→ **Directions**
Word for word, return the lines from the top of the listing to the line containing "پخش آنلاین موزیک", both ends included, and no others.

→ **Supplied material**
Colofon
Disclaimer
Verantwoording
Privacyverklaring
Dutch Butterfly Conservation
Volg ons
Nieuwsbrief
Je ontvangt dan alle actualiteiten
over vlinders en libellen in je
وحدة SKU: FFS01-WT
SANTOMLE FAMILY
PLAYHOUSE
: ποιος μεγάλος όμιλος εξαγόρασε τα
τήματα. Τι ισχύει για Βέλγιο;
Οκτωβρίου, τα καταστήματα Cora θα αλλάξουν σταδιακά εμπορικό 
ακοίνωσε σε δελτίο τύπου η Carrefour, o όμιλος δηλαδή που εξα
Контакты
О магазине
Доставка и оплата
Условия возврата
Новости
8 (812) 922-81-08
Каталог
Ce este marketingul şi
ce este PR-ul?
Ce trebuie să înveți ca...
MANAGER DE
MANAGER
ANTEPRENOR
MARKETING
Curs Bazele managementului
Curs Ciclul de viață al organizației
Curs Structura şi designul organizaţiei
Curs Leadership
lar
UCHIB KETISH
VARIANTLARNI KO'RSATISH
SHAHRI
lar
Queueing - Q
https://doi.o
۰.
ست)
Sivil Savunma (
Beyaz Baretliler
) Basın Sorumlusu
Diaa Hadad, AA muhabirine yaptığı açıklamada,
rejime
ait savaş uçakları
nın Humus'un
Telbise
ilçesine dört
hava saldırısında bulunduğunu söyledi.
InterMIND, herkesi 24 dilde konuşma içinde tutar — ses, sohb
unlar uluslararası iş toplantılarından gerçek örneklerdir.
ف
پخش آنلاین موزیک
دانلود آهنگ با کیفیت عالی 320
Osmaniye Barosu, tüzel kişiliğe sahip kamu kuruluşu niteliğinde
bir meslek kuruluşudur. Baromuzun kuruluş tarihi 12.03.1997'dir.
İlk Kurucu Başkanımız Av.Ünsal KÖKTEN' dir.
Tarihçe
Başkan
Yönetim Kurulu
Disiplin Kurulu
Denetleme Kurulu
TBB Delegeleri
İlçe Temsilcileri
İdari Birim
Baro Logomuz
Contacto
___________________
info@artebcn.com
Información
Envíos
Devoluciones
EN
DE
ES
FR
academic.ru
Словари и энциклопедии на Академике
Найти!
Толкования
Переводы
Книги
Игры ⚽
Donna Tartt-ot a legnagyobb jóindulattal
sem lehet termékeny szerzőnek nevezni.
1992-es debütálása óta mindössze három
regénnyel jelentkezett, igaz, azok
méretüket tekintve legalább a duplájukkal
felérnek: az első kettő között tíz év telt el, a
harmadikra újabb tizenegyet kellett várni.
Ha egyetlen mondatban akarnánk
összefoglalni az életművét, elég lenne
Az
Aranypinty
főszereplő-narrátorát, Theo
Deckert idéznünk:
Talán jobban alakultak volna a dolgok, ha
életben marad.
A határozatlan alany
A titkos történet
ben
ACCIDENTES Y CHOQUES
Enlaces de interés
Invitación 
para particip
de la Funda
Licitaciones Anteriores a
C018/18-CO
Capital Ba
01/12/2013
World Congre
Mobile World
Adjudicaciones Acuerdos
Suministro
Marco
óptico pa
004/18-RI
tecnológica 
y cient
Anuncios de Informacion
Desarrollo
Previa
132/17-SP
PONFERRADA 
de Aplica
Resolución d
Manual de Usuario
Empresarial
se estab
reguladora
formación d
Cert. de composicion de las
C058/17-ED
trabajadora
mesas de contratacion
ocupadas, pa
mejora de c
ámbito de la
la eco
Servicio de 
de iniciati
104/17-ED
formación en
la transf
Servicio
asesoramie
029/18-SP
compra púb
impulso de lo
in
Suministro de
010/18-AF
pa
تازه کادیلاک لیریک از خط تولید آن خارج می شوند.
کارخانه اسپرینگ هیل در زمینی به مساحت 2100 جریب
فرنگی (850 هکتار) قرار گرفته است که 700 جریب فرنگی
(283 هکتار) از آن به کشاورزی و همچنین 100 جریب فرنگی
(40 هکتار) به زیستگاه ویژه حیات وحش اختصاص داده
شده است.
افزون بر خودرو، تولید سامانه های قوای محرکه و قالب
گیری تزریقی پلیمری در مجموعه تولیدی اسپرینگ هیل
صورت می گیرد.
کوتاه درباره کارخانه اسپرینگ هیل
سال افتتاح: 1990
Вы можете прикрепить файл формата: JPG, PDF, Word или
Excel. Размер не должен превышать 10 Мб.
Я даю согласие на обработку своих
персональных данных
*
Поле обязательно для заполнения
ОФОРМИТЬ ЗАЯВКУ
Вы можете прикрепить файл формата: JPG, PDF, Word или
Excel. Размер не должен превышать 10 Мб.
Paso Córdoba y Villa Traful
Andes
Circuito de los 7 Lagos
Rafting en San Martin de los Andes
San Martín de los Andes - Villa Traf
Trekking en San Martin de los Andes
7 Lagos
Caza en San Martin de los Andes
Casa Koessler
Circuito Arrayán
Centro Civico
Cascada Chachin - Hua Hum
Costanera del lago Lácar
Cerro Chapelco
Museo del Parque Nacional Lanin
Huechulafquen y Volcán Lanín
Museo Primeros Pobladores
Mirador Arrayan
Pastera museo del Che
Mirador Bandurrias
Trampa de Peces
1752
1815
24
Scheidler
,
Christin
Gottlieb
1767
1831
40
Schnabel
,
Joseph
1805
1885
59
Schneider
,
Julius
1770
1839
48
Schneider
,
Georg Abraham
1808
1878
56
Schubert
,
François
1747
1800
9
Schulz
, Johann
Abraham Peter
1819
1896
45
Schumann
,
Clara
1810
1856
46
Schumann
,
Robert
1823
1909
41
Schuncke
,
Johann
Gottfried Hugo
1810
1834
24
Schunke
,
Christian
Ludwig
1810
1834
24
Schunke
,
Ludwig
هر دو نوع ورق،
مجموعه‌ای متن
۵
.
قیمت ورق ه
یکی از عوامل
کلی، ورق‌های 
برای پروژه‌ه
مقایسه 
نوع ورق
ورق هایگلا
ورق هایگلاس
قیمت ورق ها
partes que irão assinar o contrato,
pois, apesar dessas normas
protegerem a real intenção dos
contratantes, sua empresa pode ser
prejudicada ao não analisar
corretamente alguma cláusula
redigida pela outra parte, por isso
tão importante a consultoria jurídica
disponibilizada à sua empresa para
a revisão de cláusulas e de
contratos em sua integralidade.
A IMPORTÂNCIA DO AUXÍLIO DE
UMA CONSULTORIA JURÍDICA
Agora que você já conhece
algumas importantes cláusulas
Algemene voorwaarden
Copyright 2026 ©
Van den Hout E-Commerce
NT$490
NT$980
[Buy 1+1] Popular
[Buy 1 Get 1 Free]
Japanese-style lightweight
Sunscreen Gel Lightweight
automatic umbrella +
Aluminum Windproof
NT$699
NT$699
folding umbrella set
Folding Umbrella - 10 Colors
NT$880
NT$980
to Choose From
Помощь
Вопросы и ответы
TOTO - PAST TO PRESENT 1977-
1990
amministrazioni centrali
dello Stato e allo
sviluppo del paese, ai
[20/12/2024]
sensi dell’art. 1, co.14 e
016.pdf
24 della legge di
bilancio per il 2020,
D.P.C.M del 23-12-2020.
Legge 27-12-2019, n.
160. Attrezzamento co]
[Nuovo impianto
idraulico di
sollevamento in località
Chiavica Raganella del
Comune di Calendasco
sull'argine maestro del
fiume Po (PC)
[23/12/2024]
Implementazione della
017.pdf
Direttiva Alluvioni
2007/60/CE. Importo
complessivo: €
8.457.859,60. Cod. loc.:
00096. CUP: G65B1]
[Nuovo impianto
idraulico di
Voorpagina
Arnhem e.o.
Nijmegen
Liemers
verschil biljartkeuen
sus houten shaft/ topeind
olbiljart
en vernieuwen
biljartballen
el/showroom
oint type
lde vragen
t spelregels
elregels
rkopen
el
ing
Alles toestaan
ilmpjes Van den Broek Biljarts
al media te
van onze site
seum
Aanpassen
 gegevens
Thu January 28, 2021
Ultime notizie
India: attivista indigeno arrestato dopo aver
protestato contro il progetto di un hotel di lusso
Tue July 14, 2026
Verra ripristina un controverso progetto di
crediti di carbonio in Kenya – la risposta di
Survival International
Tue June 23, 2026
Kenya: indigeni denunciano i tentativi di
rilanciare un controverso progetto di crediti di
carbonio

→ **Response to this exercise**
Colofon
Disclaimer
Verantwoording
Privacyverklaring
Dutch Butterfly Conservation
Volg ons
Nieuwsbrief
Je ontvangt dan alle actualiteiten
over vlinders en libellen in je
وحدة SKU: FFS01-WT
SANTOMLE FAMILY
PLAYHOUSE
: ποιος μεγάλος όμιλος εξαγόρασε τα
τήματα. Τι ισχύει για Βέλγιο;
Οκτωβρίου, τα καταστήματα Cora θα αλλάξουν σταδιακά εμπορικό 
ακοίνωσε σε δελτίο τύπου η Carrefour, o όμιλος δηλαδή που εξα
Контакты
О магазине
Доставка и оплата
Условия возврата
Новости
8 (812) 922-81-08
Каталог
Ce este marketingul şi
ce este PR-ul?
Ce trebuie să înveți ca...
MANAGER DE
MANAGER
ANTEPRENOR
MARKETING
Curs Bazele managementului
Curs Ciclul de viață al organizației
Curs Structura şi designul organizaţiei
Curs Leadership
lar
UCHIB KETISH
VARIANTLARNI KO'RSATISH
SHAHRI
lar
Queueing - Q
https://doi.o
۰.
ست)
Sivil Savunma (
Beyaz Baretliler
) Basın Sorumlusu
Diaa Hadad, AA muhabirine yaptığı açıklamada,
rejime
ait savaş uçakları
nın Humus'un
Telbise
ilçesine dört
hava saldırısında bulunduğunu söyledi.
InterMIND, herkesi 24 dilde konuşma içinde tutar — ses, sohb
unlar uluslararası iş toplantılarından gerçek örneklerdir.
ف
پخش آنلاین موزیک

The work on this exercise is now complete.